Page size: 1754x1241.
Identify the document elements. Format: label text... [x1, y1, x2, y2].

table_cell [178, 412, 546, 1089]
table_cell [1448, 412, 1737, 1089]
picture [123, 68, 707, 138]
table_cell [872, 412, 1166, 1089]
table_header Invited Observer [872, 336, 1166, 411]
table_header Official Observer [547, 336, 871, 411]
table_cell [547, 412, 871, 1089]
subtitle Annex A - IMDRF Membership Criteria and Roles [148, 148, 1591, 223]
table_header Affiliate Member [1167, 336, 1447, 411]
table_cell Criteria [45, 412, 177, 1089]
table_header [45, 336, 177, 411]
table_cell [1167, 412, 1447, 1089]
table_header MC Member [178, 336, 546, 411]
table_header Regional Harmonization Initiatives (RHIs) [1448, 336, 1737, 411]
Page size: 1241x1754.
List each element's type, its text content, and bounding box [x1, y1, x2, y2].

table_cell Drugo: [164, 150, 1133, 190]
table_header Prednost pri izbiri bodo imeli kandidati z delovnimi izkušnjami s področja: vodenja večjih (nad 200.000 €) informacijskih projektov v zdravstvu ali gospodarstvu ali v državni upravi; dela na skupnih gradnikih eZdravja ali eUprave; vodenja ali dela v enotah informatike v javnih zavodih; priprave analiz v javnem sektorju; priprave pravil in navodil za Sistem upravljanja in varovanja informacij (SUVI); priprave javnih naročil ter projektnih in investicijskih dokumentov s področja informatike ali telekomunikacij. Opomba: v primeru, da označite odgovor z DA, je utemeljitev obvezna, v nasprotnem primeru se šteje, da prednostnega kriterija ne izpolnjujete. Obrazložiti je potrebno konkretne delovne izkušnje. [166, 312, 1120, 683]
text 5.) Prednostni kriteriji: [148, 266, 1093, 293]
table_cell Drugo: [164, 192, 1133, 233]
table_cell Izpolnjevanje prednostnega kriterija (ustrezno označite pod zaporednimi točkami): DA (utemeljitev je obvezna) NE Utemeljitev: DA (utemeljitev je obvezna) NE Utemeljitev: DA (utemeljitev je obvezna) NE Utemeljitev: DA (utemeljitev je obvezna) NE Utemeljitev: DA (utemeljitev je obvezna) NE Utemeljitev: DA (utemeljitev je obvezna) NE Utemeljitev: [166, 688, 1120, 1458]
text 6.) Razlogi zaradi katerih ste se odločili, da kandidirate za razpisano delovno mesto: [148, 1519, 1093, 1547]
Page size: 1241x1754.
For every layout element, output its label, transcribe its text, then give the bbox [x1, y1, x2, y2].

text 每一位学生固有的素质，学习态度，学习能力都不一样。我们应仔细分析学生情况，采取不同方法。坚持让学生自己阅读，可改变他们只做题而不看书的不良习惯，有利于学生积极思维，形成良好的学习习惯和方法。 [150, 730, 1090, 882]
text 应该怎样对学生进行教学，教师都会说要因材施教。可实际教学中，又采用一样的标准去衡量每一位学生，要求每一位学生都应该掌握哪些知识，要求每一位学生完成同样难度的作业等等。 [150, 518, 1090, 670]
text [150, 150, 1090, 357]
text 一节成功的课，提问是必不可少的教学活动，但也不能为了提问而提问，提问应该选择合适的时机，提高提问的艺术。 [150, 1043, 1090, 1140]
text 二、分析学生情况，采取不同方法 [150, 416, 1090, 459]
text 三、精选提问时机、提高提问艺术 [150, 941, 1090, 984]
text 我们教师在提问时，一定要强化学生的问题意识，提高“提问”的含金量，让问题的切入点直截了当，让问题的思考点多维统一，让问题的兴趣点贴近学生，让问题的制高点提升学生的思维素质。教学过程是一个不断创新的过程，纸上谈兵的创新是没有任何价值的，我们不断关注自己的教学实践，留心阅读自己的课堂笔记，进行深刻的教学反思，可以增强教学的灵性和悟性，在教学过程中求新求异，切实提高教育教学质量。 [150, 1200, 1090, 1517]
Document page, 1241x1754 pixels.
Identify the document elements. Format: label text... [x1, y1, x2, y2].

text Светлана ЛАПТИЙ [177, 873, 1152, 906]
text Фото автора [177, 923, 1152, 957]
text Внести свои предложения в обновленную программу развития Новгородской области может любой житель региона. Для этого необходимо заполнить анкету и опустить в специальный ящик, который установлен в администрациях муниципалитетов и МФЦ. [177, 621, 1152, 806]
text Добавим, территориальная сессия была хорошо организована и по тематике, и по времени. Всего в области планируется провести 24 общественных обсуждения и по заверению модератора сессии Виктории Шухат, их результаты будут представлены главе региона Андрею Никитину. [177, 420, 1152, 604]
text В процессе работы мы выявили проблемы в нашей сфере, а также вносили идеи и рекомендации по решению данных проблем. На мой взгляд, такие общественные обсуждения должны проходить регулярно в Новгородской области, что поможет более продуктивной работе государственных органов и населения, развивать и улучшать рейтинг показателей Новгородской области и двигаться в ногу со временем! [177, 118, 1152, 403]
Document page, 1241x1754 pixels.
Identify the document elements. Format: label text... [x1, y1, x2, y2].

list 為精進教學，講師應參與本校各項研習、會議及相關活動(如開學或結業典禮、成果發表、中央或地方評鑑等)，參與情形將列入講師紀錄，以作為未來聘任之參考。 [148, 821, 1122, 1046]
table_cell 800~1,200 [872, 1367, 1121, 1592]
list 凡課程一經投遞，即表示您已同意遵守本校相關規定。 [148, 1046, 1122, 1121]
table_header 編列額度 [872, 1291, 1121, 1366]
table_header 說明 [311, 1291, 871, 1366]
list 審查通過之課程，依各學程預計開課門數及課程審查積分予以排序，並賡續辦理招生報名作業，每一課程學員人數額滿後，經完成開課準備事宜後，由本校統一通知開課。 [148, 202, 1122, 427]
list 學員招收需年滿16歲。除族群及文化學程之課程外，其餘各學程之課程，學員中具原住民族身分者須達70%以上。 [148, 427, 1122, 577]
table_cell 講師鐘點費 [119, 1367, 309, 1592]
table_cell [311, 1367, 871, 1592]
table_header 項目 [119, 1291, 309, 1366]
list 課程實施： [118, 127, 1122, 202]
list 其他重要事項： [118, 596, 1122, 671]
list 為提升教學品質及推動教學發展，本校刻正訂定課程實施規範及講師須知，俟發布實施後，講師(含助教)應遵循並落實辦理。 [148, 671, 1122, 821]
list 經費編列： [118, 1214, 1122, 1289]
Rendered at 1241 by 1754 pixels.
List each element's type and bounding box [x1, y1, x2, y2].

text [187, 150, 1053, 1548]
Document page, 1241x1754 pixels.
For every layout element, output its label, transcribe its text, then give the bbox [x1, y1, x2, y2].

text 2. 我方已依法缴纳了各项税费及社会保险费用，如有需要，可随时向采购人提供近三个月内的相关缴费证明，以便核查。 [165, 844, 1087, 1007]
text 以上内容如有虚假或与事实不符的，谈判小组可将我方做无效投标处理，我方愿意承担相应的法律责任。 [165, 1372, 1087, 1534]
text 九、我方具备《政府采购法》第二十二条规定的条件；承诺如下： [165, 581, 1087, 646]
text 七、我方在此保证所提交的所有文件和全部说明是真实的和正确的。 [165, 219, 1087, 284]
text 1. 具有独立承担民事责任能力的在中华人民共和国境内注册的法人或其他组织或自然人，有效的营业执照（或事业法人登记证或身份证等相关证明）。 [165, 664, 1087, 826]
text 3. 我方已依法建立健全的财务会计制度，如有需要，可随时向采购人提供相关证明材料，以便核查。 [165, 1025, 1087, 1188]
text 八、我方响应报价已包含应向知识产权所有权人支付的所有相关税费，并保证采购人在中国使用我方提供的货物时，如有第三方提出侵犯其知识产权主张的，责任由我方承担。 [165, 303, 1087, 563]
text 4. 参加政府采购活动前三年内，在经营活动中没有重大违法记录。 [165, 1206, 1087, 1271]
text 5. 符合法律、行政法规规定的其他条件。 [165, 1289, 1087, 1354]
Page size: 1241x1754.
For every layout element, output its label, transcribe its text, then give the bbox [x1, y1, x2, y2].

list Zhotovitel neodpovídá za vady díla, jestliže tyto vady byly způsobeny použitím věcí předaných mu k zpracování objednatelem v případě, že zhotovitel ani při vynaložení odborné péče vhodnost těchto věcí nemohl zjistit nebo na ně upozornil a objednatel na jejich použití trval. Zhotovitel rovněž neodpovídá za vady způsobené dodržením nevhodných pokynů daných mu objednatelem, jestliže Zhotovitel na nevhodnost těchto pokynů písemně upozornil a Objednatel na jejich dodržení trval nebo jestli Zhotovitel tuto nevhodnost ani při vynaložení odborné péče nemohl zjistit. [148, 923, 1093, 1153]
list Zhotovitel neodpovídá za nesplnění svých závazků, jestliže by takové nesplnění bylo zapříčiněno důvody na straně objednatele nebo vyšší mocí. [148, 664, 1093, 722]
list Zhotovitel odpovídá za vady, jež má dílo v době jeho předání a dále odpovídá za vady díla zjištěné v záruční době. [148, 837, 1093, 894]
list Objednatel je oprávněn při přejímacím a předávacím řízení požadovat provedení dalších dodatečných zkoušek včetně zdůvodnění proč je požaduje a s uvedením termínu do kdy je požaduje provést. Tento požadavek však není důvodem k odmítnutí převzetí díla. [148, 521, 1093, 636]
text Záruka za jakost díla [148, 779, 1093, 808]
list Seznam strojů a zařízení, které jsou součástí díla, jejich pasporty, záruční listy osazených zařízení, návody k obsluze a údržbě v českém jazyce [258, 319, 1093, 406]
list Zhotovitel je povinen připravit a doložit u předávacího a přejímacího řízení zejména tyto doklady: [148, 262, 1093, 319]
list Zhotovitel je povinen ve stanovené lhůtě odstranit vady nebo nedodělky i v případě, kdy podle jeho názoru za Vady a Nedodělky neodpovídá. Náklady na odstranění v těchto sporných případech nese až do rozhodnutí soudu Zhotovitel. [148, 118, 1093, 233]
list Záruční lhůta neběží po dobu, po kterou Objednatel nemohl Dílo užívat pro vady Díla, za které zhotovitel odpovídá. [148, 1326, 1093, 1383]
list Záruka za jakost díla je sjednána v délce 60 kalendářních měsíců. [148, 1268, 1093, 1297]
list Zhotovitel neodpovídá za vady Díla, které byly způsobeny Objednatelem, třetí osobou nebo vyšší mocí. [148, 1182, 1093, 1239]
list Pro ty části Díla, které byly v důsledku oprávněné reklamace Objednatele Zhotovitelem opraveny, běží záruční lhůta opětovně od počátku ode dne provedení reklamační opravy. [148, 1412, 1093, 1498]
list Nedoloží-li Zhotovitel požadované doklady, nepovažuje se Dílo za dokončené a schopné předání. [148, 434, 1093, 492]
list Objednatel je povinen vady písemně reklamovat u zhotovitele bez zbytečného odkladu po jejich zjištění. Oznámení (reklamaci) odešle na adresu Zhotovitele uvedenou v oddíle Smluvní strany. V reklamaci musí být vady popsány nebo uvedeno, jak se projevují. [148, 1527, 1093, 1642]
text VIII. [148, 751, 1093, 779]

Task:
Counting only lines that contain the word "provedení", how many are there in the records above? Give the number alone.

Answer box:
2